A core principle behind the Eighth Tradition guides us to steer clear of the profit motive where our Primary Purpose is concerned. Twelfth Step work is never charged for but we may hire people and pay for needed services to support the work of our Group Service Work Committees, Intergroups, National Service Committees, and World Network Central Office.
IN OUR OWN WORDS:
Members share their thoughts on the Eighth Tradition
I’m happy that DRA happens because of the volunteer efforts of recovering people just like me. I feel that this is MY thing… separate from all the doctors, housing authorities, and treatment team professionals I have to deal with. The whole thing here is empowering… self-empowering.
I guess some people could actually work for DRA. Maybe at the World Network Office or a big Intergroup. People with special skills maybe. I mean, I’m sure DRA has to hire lawyers and bean-counters sometimes and people to do the things that aren’t Twelfth Step oriented but need to be done just the same.

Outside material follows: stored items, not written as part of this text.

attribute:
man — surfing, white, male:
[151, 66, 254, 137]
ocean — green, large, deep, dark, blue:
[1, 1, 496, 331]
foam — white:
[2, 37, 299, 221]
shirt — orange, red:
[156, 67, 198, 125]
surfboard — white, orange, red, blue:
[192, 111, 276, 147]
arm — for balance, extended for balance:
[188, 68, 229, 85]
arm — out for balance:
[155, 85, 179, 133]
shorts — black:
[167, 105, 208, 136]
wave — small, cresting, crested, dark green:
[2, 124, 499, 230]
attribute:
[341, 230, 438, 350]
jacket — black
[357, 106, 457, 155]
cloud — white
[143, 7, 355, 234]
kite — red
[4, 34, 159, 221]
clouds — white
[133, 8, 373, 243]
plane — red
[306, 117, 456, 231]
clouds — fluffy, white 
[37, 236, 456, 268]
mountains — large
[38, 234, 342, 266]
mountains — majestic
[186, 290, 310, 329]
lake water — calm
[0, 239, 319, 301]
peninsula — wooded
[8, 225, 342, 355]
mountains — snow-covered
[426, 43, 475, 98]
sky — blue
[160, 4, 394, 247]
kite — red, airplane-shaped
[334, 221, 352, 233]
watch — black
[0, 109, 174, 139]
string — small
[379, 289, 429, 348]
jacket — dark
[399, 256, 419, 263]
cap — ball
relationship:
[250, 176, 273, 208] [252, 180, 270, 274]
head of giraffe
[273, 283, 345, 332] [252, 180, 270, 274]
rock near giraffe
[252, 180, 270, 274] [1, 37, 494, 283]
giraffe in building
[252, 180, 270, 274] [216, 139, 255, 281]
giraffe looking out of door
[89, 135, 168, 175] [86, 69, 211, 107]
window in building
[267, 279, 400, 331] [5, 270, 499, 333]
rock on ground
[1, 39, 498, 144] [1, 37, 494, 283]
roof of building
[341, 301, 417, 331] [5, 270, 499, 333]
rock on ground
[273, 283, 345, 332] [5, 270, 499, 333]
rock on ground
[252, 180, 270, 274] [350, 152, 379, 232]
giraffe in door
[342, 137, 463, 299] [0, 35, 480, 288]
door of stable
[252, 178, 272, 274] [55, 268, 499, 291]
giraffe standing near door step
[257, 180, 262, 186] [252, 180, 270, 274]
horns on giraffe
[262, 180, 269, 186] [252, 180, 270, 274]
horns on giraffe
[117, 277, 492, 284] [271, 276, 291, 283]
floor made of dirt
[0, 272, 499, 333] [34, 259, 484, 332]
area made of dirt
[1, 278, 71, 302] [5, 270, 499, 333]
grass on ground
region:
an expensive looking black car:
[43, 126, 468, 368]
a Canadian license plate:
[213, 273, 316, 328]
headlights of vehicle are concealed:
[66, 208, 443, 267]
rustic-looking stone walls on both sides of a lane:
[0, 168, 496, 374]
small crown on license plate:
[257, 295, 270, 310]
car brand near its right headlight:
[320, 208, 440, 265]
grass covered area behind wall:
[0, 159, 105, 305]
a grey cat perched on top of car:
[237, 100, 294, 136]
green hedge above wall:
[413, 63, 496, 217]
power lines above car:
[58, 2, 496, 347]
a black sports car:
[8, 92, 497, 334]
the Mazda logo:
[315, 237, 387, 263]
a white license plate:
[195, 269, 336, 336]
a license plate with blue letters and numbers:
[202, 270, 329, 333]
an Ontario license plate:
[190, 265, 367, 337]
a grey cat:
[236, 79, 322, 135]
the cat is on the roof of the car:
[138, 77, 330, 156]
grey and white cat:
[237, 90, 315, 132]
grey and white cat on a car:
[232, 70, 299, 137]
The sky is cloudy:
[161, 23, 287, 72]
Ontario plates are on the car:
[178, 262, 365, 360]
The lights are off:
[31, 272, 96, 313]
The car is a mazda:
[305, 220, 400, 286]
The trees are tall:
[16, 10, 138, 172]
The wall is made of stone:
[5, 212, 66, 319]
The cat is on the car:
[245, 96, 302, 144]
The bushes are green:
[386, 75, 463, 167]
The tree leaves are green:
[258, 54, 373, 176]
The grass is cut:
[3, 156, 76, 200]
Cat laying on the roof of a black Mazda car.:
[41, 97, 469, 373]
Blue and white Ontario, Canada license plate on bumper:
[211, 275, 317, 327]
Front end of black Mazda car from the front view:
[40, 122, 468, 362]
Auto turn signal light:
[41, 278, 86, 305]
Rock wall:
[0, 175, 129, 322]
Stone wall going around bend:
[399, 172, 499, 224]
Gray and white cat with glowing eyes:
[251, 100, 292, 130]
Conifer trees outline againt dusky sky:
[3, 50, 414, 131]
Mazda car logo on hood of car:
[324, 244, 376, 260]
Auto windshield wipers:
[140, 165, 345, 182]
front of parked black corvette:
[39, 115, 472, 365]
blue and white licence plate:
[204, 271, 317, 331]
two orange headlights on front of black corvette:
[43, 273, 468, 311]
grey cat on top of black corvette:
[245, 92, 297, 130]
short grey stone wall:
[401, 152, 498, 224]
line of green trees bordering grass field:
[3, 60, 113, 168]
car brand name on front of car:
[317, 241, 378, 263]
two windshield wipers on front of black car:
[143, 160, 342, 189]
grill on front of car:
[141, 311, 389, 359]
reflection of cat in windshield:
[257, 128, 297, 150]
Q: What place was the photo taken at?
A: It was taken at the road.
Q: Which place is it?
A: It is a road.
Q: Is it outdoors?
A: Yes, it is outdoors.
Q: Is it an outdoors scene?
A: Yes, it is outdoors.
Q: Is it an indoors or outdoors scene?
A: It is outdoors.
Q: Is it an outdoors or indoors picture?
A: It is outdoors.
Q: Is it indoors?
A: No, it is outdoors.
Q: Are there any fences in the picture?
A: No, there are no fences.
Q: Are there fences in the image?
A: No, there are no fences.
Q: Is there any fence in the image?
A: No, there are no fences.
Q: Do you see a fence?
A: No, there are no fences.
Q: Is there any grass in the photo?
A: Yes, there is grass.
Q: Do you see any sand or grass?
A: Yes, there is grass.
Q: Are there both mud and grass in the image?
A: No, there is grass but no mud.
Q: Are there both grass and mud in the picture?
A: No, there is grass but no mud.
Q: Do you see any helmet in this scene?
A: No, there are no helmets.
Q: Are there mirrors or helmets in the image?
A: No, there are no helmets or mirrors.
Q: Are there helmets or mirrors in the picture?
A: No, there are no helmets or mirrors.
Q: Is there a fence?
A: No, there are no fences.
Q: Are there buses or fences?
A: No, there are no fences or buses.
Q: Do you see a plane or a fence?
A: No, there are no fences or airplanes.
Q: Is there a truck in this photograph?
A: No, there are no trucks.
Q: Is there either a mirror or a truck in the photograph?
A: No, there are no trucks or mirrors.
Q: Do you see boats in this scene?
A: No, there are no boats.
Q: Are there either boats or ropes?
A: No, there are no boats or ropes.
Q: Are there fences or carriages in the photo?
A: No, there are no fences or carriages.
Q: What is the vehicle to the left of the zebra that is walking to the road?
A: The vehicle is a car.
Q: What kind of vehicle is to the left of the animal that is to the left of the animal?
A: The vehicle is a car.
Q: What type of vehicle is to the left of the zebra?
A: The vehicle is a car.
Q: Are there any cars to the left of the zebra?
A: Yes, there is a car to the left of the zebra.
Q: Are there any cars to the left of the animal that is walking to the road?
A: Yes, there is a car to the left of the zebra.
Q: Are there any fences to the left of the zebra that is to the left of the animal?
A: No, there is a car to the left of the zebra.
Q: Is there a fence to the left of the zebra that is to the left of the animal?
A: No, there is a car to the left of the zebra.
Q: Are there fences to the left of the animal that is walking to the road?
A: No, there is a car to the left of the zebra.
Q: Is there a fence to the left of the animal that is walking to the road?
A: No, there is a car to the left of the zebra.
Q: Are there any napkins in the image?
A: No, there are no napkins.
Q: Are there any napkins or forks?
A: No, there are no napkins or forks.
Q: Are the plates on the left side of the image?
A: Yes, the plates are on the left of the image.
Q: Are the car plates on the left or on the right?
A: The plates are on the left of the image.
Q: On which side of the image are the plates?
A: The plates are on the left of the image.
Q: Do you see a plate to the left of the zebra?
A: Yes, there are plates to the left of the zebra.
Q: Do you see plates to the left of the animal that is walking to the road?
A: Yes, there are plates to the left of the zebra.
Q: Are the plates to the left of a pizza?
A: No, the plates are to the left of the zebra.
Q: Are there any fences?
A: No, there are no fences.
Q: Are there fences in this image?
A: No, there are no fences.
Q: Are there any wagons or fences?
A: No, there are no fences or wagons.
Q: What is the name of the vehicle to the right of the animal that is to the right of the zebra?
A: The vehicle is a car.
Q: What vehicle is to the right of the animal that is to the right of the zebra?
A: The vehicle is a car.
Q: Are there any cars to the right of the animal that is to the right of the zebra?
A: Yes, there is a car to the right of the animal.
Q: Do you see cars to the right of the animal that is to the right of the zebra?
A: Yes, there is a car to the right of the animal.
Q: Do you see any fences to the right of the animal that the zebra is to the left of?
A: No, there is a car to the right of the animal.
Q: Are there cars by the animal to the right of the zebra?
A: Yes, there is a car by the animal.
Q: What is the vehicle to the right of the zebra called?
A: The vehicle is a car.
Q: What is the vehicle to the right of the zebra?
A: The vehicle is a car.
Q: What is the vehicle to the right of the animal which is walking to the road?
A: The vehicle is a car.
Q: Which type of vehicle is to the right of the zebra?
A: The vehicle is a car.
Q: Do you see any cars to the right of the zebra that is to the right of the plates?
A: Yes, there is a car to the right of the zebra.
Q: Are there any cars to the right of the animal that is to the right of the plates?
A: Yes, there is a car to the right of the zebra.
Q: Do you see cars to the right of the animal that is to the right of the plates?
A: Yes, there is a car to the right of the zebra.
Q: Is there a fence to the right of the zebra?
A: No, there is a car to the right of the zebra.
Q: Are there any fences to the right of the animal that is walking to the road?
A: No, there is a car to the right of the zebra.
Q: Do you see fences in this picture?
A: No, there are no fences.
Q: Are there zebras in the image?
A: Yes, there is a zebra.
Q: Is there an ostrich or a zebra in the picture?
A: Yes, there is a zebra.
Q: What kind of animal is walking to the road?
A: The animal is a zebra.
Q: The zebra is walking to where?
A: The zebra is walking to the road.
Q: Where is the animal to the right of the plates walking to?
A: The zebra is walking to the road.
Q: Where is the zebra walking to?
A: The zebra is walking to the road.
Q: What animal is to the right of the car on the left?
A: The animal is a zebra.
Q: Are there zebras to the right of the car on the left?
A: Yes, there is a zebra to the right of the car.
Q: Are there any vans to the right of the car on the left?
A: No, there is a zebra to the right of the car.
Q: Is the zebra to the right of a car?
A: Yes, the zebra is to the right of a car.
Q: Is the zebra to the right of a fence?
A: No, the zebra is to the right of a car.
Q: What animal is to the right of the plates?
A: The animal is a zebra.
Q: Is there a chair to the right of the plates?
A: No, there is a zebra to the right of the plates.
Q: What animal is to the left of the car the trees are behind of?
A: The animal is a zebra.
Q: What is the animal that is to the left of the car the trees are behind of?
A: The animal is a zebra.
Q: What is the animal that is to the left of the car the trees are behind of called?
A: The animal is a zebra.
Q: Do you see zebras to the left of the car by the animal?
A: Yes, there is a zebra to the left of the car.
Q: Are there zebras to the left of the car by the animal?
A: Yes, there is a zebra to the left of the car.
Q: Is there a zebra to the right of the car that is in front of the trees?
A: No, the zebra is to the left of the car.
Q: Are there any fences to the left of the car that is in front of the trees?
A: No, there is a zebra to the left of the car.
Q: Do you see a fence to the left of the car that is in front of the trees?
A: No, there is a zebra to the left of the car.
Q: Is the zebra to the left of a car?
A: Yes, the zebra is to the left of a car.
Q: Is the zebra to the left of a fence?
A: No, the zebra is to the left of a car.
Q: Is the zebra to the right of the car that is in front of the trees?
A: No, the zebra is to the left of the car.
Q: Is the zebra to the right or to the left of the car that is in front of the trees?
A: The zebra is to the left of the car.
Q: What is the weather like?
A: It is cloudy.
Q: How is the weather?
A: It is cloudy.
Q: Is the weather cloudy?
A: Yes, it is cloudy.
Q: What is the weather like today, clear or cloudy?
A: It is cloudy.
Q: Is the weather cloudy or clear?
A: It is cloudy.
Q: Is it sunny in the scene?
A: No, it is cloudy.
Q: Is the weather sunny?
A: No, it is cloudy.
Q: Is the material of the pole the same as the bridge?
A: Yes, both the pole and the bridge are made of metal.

We have a yearly pot-luck picnic to celebrate the anniversary of our Group. Each year we ask for volunteers to organize and publicize it. We call it our picnic committee. Once we get four or five people who are willing, they vote on a chairperson and figure out the best way to structure their committee to get the various jobs done. At our monthly business meetings, their chairperson gives a report on their progress and we discuss issues like funding and take the Group Conscience when needed to make decisions on things like when, where, and how much. We have a pretty big Group and we’ve found that forming smaller committees like this for special projects is very effective and saves a lot of time and chaos.
We make up DRA meeting schedules for the groups in our area. We pay a quick-print shop to print and fold them because ink-jet cartridges are just way too expensive and the ink runs when it gets wet. We think this is the same as employing special workers so we can do our service work.
I think of DRA as a total program of freedom and choice. We volunteer to come to meetings. We volunteer to participate and share. We voluntarily decide to help ourselves and even reach out to help others. We volunteer to help out with service work. We volunteer to be in dual recovery one day at a time.
I remember the first time a person came up to me after a meeting and told me how helpful what I had shared during the meeting was to them. I was surprised because I was just dumping some feelings and frustrations I was having about a fairly personal issue. It was then that I realized that just by sharing honestly I had somehow made another person feel less alone. By helping myself I had touched another person’s life in a positive way. There is a lot more to this self-help business than first meets the eye. DRA meetings are a process that somehow is bigger than all of the individual elements that make up the group. It starts with self-help maybe but that soon grows into mutual support and love.